Senator-Designate Roland Burris should be in Washington D.C. right now- I can't find anything on whether or not anyone cares about that or is even bothering to talk to him.
My take on this whole sticky situation is this: it's complicated. The whole debate over Burris is one of those debates where both sides have equally valid points- and they do and the guy is qualified and the United States Senate, while not as ghastly and reactionary as say the House of Lords in Britain is badly in need of some modernization (little less country club, little more legislative body, please?) but the fact remains that yes, Blagojevich is still Governor having not yet been impeached- thus having the power to make appointments and yes, the Senate can (and probably will) drag its feet on whether or not to seat Burris at all and they seemingly have the right to do that as well.
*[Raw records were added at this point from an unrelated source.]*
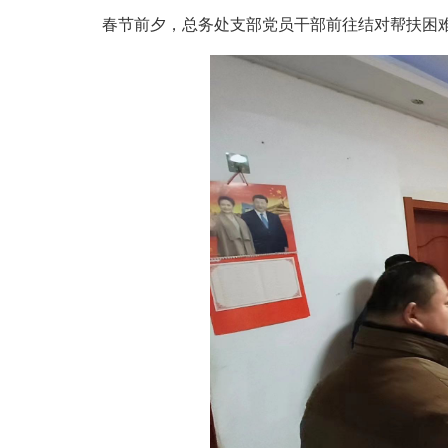
春节前夕，总务处支部党员干部前往结对帮扶困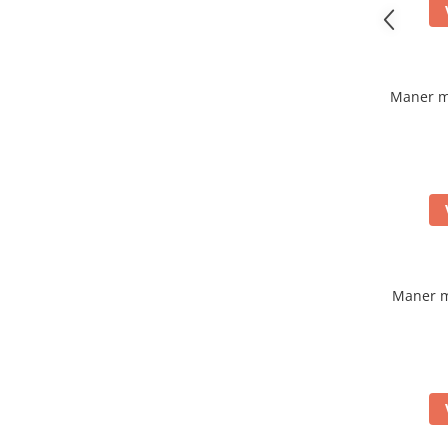
Maner m
Maner m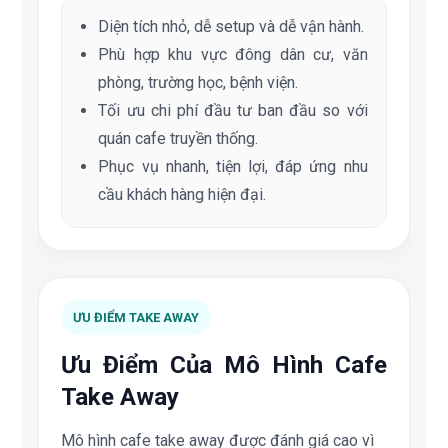
Diện tích nhỏ, dễ setup và dễ vận hành.
Phù hợp khu vực đông dân cư, văn
phòng, trường học, bệnh viện.
Tối ưu chi phí đầu tư ban đầu so với
quán cafe truyền thống.
Phục vụ nhanh, tiện lợi, đáp ứng nhu
cầu khách hàng hiện đại.
ƯU ĐIỂM TAKE AWAY
Ưu Điểm Của Mô Hình Cafe
Take Away
Mô hình cafe take away được đánh giá cao vì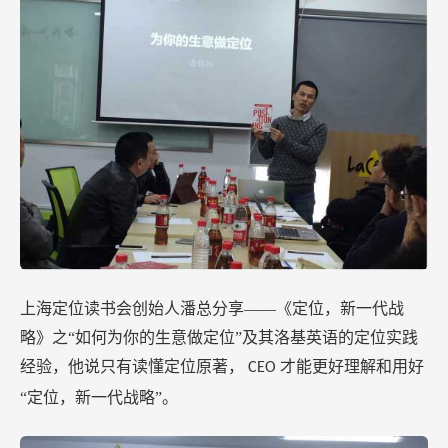
上海定位读书会创始人潘总分享——《定位，新一代战
略》之“如何为你的生意做定位”及其洛基英语的定位实践
经验，他说只有读懂定位原著，
才能更好理解和用好
CEO
“定位，新一代战略”。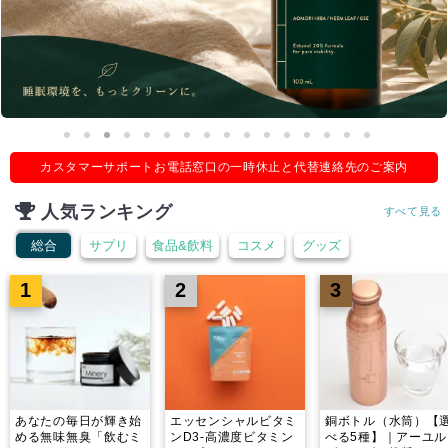
カスタマーサポートお電話窓口の一時休止と代替連絡先のご案内
人気ランキング
すべて見る
総合
サプリ
食品&飲料
コスメ
グッズ
1
2
3
あなたの毎日が輝き始
エッセンシャルビタミ
銅ボトル（水筒）【
める無味無臭「飲むミ
ンD3-高濃度ビタミン
べる5種】｜アーユル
Illinois Congressman Bobby Rush seemed to want to make this a racial thing- pointing out that the Senate wouldn't and shouldn't refuse to seat a qualified African-American in a legislative body that has had an horrifically bad record at seating (or electing) minorities of any kind to begin with, but I think things have changed ever so slightly now. As a commentator (Clarence Page) on NPR pointed out this afternoon, Senator Obama didn't just vanished into nothing, he's going to be President- which means that trying to force white guilt into the debate might not just be as effective as Congressmen Rush would like.
In the end: if the Illinois State Legislature would have passed a law mandating a special election, we wouldn't be in this mess. If you want to blame someone, blame them.